**EXERCISES TO COMPLETE:**
#1 Transcribe the PDF text extraction post word for word, starting at "This is the" and ending at "what I mean.".
#2 Answer these questions from the PDF text extraction post:
(a) According to the question, what happens when the word is copied from Acrobat?
(b) Which flag is passed to GetAsXML in the code?
(c) Which class does TextExtractor use to parse the raw PDF content stream?
───── EXTRACTED TEXT
When I use the following code, the word is split into separate words. When I copy the word from Acrobat, it is a single word.

using (PDFDoc doc = new PDFDoc(@"C:\temp\Source.pdf"))
{
       
Page page = doc.GetPage(1);
       
using (TextExtractor txt = new TextExtractor())
       
{
             txt
.Begin(page);
             
String text = txt.GetAsXML(TextExtractor.XMLOutputFlags.e_words_as_elements);
       
}
}
 
Output from the program above:

<Word>h</Word>
<Word>e</Word>
<Word>l</Word>
<Word>l</Word>
<Word>o</Word>
<Word>!</Word>

In the page content it looks like this:
BT
1 G
1 g
0.66667 0 0 1 60.024 337.01 Tm
/F0 0.96 Tf
[(h)-61(e)-228(l)-215(l)-96(o)-249(!)] TJ
ET

Answer:

This is the correct output when using TextExtractor.XMLOutputFlags.e_words_as_elements flag.

Given
[(h)-61(e)-228(l)-215(l)-96(o)-249(!)] TJ

Each character is its own "element" in this case. e_words_as_elements refers to our lower level Element class, returned by ElementReader. TextExtractor uses ElementReader to parse the raw PDF content stream, and then generates a higher level human reading order.

If you run this document through the ElementReader sample test, you will see what I mean.
──────────
───── PROVIDED DATA
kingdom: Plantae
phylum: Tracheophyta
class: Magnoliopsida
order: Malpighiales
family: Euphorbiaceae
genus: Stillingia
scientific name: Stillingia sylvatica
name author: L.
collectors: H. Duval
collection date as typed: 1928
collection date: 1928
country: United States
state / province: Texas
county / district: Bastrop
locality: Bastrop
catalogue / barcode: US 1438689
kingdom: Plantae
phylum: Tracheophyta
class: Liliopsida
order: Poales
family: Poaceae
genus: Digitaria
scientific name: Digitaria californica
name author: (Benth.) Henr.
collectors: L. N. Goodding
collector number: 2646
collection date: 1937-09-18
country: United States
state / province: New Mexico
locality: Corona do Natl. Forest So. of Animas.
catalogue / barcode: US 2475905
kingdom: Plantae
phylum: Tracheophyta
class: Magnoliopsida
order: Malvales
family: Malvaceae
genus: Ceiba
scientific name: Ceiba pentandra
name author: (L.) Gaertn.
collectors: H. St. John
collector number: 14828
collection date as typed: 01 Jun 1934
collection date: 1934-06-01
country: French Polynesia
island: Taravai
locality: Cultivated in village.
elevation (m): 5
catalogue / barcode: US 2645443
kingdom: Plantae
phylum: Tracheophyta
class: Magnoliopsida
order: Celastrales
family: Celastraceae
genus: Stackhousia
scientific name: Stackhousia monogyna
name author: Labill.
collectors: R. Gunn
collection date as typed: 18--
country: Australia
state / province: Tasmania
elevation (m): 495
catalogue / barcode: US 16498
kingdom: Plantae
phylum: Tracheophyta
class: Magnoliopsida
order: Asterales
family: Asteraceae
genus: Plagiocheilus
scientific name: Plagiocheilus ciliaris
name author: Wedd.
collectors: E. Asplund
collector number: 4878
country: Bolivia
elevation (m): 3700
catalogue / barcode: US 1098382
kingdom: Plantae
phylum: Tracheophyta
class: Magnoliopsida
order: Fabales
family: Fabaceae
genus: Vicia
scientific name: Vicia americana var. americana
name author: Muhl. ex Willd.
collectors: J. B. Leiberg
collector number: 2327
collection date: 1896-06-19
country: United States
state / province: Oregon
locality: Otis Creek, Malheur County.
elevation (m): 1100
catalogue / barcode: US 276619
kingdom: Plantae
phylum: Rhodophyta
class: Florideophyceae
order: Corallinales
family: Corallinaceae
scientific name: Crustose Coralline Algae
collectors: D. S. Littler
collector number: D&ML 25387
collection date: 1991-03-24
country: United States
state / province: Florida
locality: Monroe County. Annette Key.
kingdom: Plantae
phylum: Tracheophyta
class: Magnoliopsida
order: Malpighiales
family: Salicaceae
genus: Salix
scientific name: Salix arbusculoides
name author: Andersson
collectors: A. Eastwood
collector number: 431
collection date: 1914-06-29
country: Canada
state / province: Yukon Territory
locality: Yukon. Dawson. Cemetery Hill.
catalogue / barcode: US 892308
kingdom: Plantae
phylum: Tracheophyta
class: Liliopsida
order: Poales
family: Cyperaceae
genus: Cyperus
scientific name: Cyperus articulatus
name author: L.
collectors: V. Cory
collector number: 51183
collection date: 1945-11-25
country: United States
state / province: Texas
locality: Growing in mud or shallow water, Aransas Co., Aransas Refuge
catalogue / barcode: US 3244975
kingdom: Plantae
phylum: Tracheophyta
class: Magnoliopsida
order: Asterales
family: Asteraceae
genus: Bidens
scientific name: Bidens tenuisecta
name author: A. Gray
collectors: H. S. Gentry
──────────
**ANSWERS:**
#1
This is the correct output when using TextExtractor.XMLOutputFlags.e_words_as_elements flag.

Given
[(h)-61(e)-228(l)-215(l)-96(o)-249(!)] TJ

Each character is its own "element" in this case. e_words_as_elements refers to our lower level Element class, returned by ElementReader. TextExtractor uses ElementReader to parse the raw PDF content stream, and then generates a higher level human reading order.

If you run this document through the ElementReader sample test, you will see what I mean.

#2
(a) It is a single word.
(b) TextExtractor.XMLOutputFlags.e_words_as_elements
(c) ElementReader